• **About this exercise**: Copy out only the span from the line with "Deflektory na okná" to the end of the data, both ends kept, word for word.

======== Records for processing ========

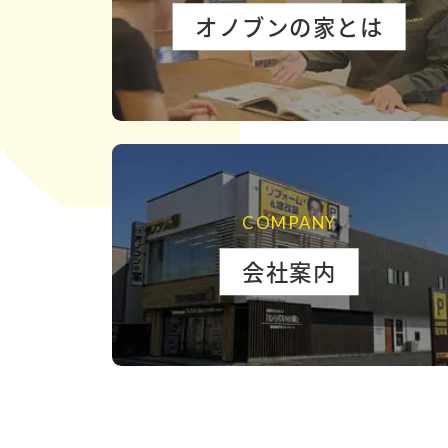
オノブンの家とは
COMPANY
会社案内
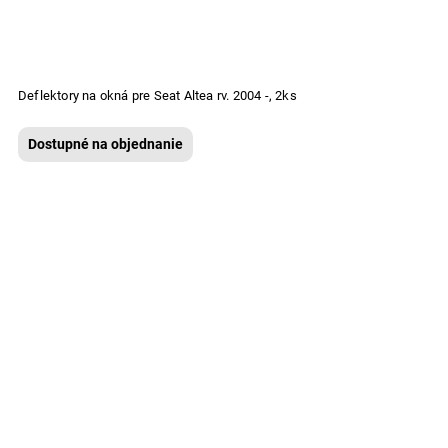
Deflektory na okná pre Seat Altea rv. 2004 -, 2ks
Dostupné na objednanie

========

• **Answer for the task**:
Deflektory na okná pre Seat Altea rv. 2004 -, 2ks
Dostupné na objednanie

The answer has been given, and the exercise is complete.